Service Type Contact Phone number
Easy (Giltbyte) Finance [email protected] N/A
ISOxford Library [email protected] N/A
NHS Resolution Risk and legal [email protected] 020 7811 2820
Open Athens Library https://www.openathens.net and
[email protected] 
0300 121 0043
PharmPress (Digital BNF) National [email protected] N/A
Phin SFTP [email protected] N/A
Warwick University Medical study [email protected] and
[email protected]
N/A
York University Remote access to HYMS University [email protected] 01904 323838
Ignaz Smartphone app for healthcare professionals [email protected] N/A
National Joint Registry Joint replacement registry [email protected] 0845 345 9991
NYH Trauma Network Major trauma network for North Yorkshire and Humberside [email protected] 01482 622394
Taycare Orthotics [email protected] 0113 231 1800
Infopoint ESR Human resources and payroll database system [email protected] IBM Servicedesk: 0845 600 8249
NHS Blood and Transplant Blood and transplantation service to the NHS [email protected] 0300 123 23 23
National Institute for Health and Care Excellence (NICE) – Clinical Knowledge Summaries Providing primary care practitioners with a summary of the current evidence base and practical guidance on best practice https://cks.nice.org.uk/ 0300 323 0140

Register for the service

To register for the secure boundary service, or if you have any questions, please email [email protected]


Access our knowledge base

If you've already registered for NHS Secure Boundary, you can access our knowledge base, which contains guidance on the service.


How this service aligns with the Cyber Assessment Framework

Open the expanders below to find out how this service aligns to the principles and outcomes of the Cyber Assessment Framework (CAF).

Objective A: Managing security risk

A1.b Your organisation has established roles and responsibilities for the security of networks and information systems at all levels, with clear and well-understood channels for communicating and escalating risks.

A2.b You have gained confidence in the effectiveness of the security of your technology, people, and processes relevant to essential functions.

Objective B: Defending systems against cyber attack

B3.b You have protected the transit of data important to the operation of the essential function. This includes the transfer of data to third parties.
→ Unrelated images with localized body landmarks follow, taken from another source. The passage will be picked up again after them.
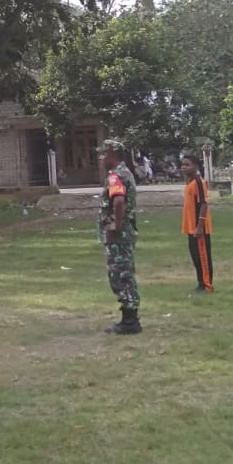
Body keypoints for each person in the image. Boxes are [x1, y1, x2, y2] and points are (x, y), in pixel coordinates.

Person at [99, 141, 141, 335]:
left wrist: (116, 223)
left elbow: (119, 200)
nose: (100, 159)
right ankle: (129, 318)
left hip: (119, 236)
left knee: (121, 275)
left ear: (111, 155)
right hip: (126, 233)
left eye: (103, 155)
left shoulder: (116, 176)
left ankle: (130, 321)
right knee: (126, 273)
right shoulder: (127, 173)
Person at [181, 152, 215, 295]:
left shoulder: (199, 182)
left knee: (203, 257)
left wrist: (200, 226)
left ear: (195, 166)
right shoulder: (189, 182)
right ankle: (200, 283)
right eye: (182, 165)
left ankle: (206, 285)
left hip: (199, 228)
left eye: (187, 165)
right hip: (190, 228)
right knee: (196, 258)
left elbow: (203, 204)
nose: (183, 167)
B4.a You design security into the network and information systems that support the operation of essential functions. You minimise their attack surface and ensure that the operation of the essential function should not be impacted by the exploitation of any single vulnerability.

B4.b You securely configure the network and information systems that support the operation of essential functions.

B4.c You manage your organisation's network and information systems that support the operation of essential functions to enable and maintain security.

Objective C: Detecting cyber security events

C1.a The data sources that you include in your monitoring allow for timely identification of security events which might affect the operation of your essential function.

C1.b You hold logging data securely and grant read access only to accounts with business need. No employee should ever need to modify or delete logging data within an agreed retention period, after which it should be deleted.

C1.c Evidence of potential security incidents contained in your monitoring data is reliably identified and triggers alerts.

C2.a You define examples of abnormalities in system behaviour that provide practical ways of detecting malicious activity that is otherwise hard to identify.

C2.b You use an informed understanding of more sophisticated attack methods and of normal system behaviour to monitor proactively for malicious activity.